• **EXERCISE AIM**: Please state the number of lines in the records below that contain the string "contenttypes", and nothing further.

*** RECORDS PROVIDED ***

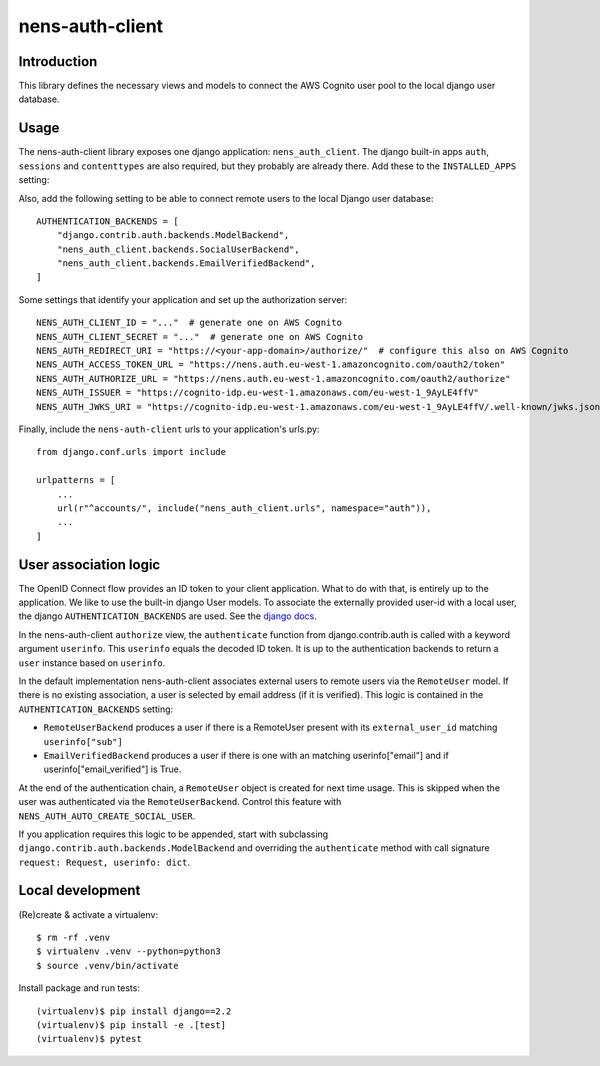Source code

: nens-auth-client
==========================================

Introduction
------------

This library defines the necessary views and models to connect the AWS Cognito
user pool to the local django user database.

Usage
-----

The nens-auth-client library exposes one django application: ``nens_auth_client``.
The django built-in apps ``auth``, ``sessions`` and ``contenttypes`` are
also required, but they probably are already there.
Add these to the ``INSTALLED_APPS`` setting:

.. code-block:: python
    INSTALLED_APPS = (
        ...
        "nens_auth_client",
        "django.contrib.auth",
        "django.contrib.contenttypes",
        "django.contrib.sessions",
        ...
    )

Also, add the following setting to be able to connect remote users to the local
Django user database::

    AUTHENTICATION_BACKENDS = [
        "django.contrib.auth.backends.ModelBackend",
        "nens_auth_client.backends.SocialUserBackend",
        "nens_auth_client.backends.EmailVerifiedBackend",
    ]

Some settings that identify your application and set up the authorization server::

    NENS_AUTH_CLIENT_ID = "..."  # generate one on AWS Cognito
    NENS_AUTH_CLIENT_SECRET = "..."  # generate one on AWS Cognito
    NENS_AUTH_REDIRECT_URI = "https://<your-app-domain>/authorize/"  # configure this also on AWS Cognito
    NENS_AUTH_ACCESS_TOKEN_URL = "https://nens.auth.eu-west-1.amazoncognito.com/oauth2/token"
    NENS_AUTH_AUTHORIZE_URL = "https://nens.auth.eu-west-1.amazoncognito.com/oauth2/authorize"
    NENS_AUTH_ISSUER = "https://cognito-idp.eu-west-1.amazonaws.com/eu-west-1_9AyLE4ffV"
    NENS_AUTH_JWKS_URI = "https://cognito-idp.eu-west-1.amazonaws.com/eu-west-1_9AyLE4ffV/.well-known/jwks.json"


Finally, include the ``nens-auth-client`` urls to your application's urls.py::

    from django.conf.urls import include

    urlpatterns = [
        ...
        url(r"^accounts/", include("nens_auth_client.urls", namespace="auth")),
        ...
    ]


User association logic
----------------------

The OpenID Connect flow provides an ID token to your client application. What
to do with that, is entirely up to the application. We like to use the built-in
django User models. To associate the externally provided user-id with a local
user, the django ``AUTHENTICATION_BACKENDS`` are used.
See the `django docs <https://docs.djangoproject.com/en/2.2/topics/auth/customizing/#customizing-authentication-in-django>`_.

In the nens-auth-client ``authorize`` view, the ``authenticate`` function from
django.contrib.auth is called with a keyword argument ``userinfo``. This
``userinfo`` equals the decoded ID token. It is up to the authentication
backends to return a ``user`` instance based on ``userinfo``.

In the default implementation nens-auth-client associates external users to
remote users via the ``RemoteUser`` model. If there is no existing association,
a user is selected by email address (if it is verified). This logic is contained
in the ``AUTHENTICATION_BACKENDS`` setting:

- ``RemoteUserBackend`` produces a user if there is a RemoteUser present with
  its ``external_user_id`` matching ``userinfo["sub"]``
- ``EmailVerifiedBackend`` produces a user if there is one with an matching
  userinfo["email"] and if userinfo["email_verified"] is True.

At the end of the authentication chain, a ``RemoteUser`` object is created for
next time usage. This is skipped when the user was authenticated via the
``RemoteUserBackend``. Control this feature with ``NENS_AUTH_AUTO_CREATE_SOCIAL_USER``.

If you application requires this logic to be appended, start with subclassing
``django.contrib.auth.backends.ModelBackend`` and overriding the ``authenticate``
method with call signature ``request: Request, userinfo: dict``.


Local development
-----------------

(Re)create & activate a virtualenv::

    $ rm -rf .venv
    $ virtualenv .venv --python=python3
    $ source .venv/bin/activate

Install package and run tests::

    (virtualenv)$ pip install django==2.2
    (virtualenv)$ pip install -e .[test]
    (virtualenv)$ pytest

*** End of RECORDS PROVIDED ***

• **RESULT OF THE TASK**: 2